В служебной характеристике Алексея было сказано, что Алексей «является преданным делу рабочего класса и беднейшего крестьянства, который не жалел своей молодой жизни за Советскую власть… проявлял отважность и сообразительность в борьбе с врагами, а также, будучи грамотным и членом партии большевиков, стоял, как утес, на страже справедливости…».
В письме ЦУПЧрезкома рекомендовалось использовать Алексея на оперативной работе.
Пока Брокман читал документы, Алексей рассматривал его. У председателя ЧК выпуклый лоб и сильная челюсть. Расчесанные на пробор седоватые волосы лежали на его круглой голове, как склеенные. Руки большие, узловатые, с зароговевшими ногтями.
Отложив бумаги, Брокман спросил:
— Сам откуда родом?
— Отсюда, из Херсона.
— Здешний? Значит, город знаешь? Родные есть? Где воевал? Ранен? Куда? Образование имеешь?.. — Вопросы он задавал отрывисто, с едва заметным акцептом.
Расспросив о работе в Особом отделе, он достал из кармана коротенькую глиняную трубку и, набивая ее махоркой из жестяной коробочки, исподлобья оглянул Алексея.
— Ну и фигуры ко мне шлют, — проговорил, двинув челюстью, — оборванца на оборванце… Оружие хоть имеешь?

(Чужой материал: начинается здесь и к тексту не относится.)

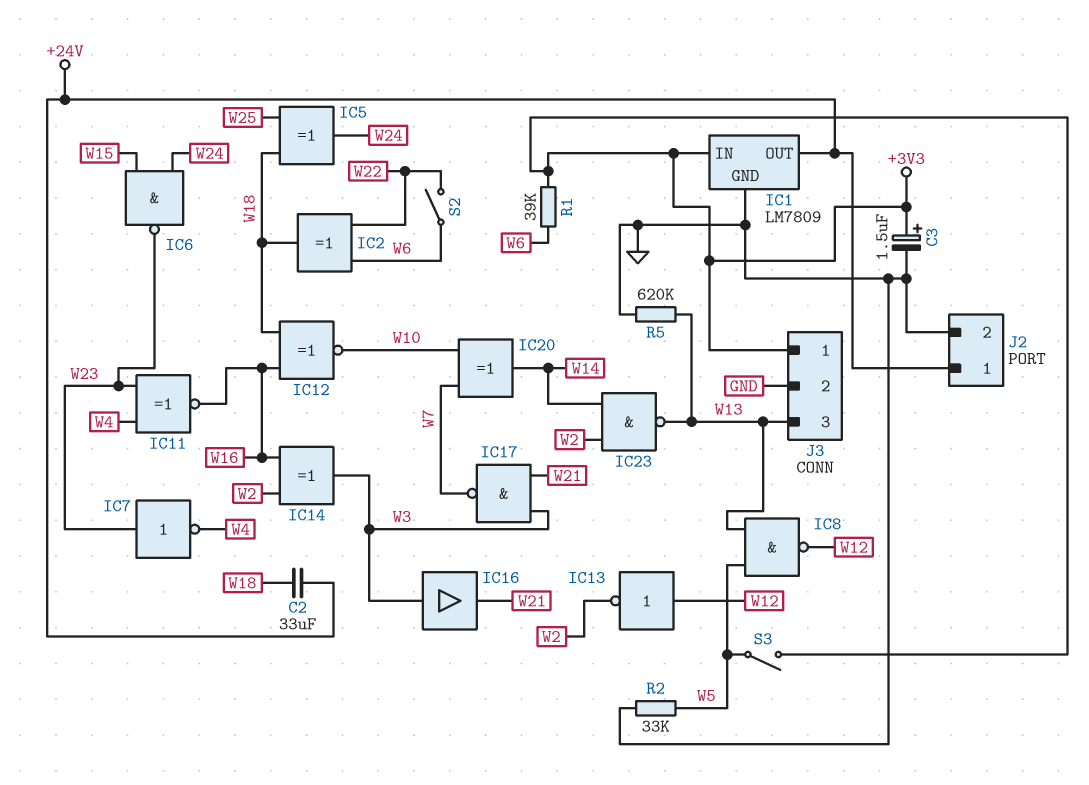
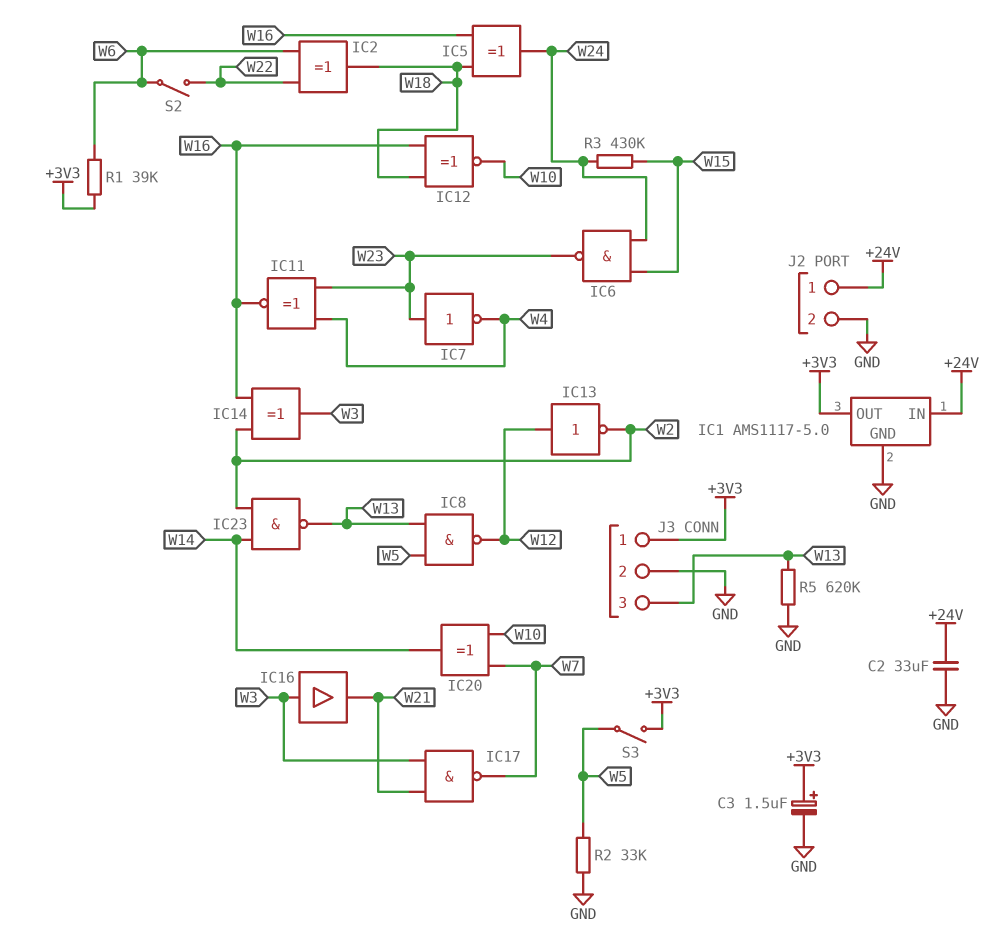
C2: 33uF (+24V, W18) -> 33uF (+24V, GND)
IC1: LM7809 -> AMS1117-5.0
IC1 pin IN: +3V3 -> +24V
IC1 pin OUT: +24V -> +3V3
IC5: XOR (in W18, in W25, out W24) -> XOR (in W16, in W18, out W24)
R3: none -> 430k (W15, W24)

Алексей достал из заднего кармана маленький бельгийский браунинг — подарок Силина, Брокман махнул рукой:
— Это не оружие для чекиста. — Он подошел к двери, приоткрыл ее и крикнул:
— Фельцера ко мне!
Потом сел за стол и уткнулся в бумаги, словно Алексея и не было в комнате.
Через несколько минут в кабинет влетел щуплый остроносый человечек в съехавшей на затылок военной фуражке.
— Звали? — спросил он, дыша со свистом.
— Это Михалев, наш новый сотрудник, — сказал Брокман. — Надо его одеть, чтобы не стыдно было. И пусть оружие выберет.
Начхоз окинул Алексея оценивающим взглядом и в затруднении покачал головой:
— Нелегкая задача! Такой рост! Это же Илья Муромец! Ну хорошо, что-нибудь придумаем.